**Aim of the exercise**:
Copy out the material below word for word, from the line containing "genus: Calamagrostis" through the line containing "family: Polygonaceae", including both of those lines.

(Collected data entries)
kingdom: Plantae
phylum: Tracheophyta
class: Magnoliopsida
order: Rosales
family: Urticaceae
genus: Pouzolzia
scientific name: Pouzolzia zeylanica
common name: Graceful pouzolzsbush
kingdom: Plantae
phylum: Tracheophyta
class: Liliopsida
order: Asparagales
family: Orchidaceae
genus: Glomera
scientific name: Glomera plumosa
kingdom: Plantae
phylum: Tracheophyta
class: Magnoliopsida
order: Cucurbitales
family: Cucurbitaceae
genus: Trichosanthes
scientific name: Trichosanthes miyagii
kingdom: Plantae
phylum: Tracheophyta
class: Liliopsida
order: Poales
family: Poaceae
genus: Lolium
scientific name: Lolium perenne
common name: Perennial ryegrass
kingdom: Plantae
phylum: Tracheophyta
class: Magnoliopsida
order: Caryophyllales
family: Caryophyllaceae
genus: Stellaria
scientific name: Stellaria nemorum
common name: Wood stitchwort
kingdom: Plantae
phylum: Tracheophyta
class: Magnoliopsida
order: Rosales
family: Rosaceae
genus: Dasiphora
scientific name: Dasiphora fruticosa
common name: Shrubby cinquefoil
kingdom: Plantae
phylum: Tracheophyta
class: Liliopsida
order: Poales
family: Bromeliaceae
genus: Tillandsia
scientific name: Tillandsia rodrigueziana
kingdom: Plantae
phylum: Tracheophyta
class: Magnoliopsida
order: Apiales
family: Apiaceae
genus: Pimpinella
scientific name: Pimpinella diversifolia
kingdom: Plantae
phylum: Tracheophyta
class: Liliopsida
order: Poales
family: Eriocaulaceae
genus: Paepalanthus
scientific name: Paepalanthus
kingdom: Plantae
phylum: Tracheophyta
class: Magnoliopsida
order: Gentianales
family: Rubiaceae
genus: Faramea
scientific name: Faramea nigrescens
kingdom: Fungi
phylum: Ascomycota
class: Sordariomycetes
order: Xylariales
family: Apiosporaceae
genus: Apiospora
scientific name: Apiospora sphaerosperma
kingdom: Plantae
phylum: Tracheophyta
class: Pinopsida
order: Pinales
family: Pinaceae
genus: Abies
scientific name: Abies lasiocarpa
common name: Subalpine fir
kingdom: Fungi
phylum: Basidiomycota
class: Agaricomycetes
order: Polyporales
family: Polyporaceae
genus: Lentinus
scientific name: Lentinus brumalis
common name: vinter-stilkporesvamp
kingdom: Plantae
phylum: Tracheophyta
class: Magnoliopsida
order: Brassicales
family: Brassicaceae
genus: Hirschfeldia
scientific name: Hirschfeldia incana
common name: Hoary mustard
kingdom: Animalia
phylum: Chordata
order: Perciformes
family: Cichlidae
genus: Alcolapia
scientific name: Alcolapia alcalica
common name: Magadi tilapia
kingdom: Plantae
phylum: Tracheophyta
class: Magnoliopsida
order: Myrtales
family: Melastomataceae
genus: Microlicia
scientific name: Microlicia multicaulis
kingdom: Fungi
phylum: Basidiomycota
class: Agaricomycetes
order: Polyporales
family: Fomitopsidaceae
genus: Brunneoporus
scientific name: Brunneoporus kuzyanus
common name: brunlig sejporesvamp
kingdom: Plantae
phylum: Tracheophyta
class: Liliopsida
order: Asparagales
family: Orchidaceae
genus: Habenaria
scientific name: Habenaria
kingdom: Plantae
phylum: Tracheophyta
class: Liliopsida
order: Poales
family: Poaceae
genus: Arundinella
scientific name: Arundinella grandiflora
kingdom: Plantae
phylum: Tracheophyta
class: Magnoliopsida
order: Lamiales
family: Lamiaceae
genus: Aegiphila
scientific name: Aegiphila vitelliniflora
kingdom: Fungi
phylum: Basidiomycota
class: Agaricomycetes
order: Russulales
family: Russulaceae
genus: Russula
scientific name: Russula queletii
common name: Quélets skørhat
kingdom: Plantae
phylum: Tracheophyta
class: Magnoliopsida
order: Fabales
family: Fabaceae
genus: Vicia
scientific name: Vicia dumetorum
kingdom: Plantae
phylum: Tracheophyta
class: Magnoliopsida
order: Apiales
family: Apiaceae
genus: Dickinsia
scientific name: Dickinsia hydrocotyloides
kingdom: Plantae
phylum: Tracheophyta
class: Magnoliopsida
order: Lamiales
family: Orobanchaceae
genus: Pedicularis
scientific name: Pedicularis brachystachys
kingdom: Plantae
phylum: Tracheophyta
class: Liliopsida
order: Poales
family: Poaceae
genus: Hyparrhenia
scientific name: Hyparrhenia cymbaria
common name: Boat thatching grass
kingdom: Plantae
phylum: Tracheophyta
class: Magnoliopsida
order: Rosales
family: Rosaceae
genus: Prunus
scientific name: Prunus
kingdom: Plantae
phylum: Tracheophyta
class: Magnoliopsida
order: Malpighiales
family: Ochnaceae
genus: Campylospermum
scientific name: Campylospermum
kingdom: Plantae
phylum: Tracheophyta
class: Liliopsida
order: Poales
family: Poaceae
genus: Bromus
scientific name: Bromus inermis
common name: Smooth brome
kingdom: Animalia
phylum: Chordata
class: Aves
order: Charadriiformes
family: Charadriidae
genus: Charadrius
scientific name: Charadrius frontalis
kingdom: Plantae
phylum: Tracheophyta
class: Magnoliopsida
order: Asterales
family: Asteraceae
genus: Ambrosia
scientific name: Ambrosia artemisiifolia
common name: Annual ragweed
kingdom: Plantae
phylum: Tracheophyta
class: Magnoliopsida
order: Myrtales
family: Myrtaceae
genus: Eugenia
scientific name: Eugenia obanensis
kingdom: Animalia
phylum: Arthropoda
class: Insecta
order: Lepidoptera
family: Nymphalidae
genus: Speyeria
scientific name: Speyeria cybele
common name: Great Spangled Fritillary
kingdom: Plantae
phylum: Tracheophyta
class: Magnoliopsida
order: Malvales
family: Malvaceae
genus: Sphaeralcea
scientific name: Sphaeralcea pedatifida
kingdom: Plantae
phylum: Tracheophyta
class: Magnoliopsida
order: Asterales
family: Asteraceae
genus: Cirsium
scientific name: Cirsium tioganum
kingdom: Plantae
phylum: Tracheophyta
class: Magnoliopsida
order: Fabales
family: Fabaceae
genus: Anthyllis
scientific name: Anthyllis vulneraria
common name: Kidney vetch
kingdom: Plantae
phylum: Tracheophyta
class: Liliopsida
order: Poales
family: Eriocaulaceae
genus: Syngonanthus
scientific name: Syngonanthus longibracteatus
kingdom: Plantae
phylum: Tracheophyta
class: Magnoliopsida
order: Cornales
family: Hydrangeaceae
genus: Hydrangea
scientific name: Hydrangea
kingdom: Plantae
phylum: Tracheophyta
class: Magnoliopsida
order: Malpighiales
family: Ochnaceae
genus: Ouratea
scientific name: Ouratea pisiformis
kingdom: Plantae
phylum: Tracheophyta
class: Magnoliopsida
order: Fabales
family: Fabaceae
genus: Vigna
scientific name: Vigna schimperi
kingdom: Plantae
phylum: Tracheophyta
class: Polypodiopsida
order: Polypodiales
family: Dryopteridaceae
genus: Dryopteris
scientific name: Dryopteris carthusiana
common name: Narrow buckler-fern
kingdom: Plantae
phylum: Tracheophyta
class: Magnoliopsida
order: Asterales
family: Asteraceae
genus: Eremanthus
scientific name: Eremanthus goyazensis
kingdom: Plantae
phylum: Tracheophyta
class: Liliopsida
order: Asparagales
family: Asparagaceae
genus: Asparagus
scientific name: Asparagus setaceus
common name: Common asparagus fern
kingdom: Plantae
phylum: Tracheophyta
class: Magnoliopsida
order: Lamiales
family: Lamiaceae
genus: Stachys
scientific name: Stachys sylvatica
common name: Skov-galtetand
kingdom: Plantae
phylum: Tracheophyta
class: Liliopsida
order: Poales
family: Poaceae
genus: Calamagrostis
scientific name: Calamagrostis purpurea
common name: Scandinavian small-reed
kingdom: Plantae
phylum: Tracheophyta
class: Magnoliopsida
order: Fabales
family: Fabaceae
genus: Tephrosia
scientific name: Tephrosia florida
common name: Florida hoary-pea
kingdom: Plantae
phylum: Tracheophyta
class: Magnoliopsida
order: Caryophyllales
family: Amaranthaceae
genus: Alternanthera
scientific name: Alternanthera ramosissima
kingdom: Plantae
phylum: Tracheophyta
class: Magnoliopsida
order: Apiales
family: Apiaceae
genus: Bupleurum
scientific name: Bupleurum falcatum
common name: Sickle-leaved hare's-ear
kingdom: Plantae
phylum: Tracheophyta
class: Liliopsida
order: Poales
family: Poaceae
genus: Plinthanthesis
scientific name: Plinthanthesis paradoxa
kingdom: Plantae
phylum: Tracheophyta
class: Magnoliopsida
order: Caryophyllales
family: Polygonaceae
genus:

**Correct answer**:
genus: Calamagrostis
scientific name: Calamagrostis purpurea
common name: Scandinavian small-reed
kingdom: Plantae
phylum: Tracheophyta
class: Magnoliopsida
order: Fabales
family: Fabaceae
genus: Tephrosia
scientific name: Tephrosia florida
common name: Florida hoary-pea
kingdom: Plantae
phylum: Tracheophyta
class: Magnoliopsida
order: Caryophyllales
family: Amaranthaceae
genus: Alternanthera
scientific name: Alternanthera ramosissima
kingdom: Plantae
phylum: Tracheophyta
class: Magnoliopsida
order: Apiales
family: Apiaceae
genus: Bupleurum
scientific name: Bupleurum falcatum
common name: Sickle-leaved hare's-ear
kingdom: Plantae
phylum: Tracheophyta
class: Liliopsida
order: Poales
family: Poaceae
genus: Plinthanthesis
scientific name: Plinthanthesis paradoxa
kingdom: Plantae
phylum: Tracheophyta
class: Magnoliopsida
order: Caryophyllales
family: Polygonaceae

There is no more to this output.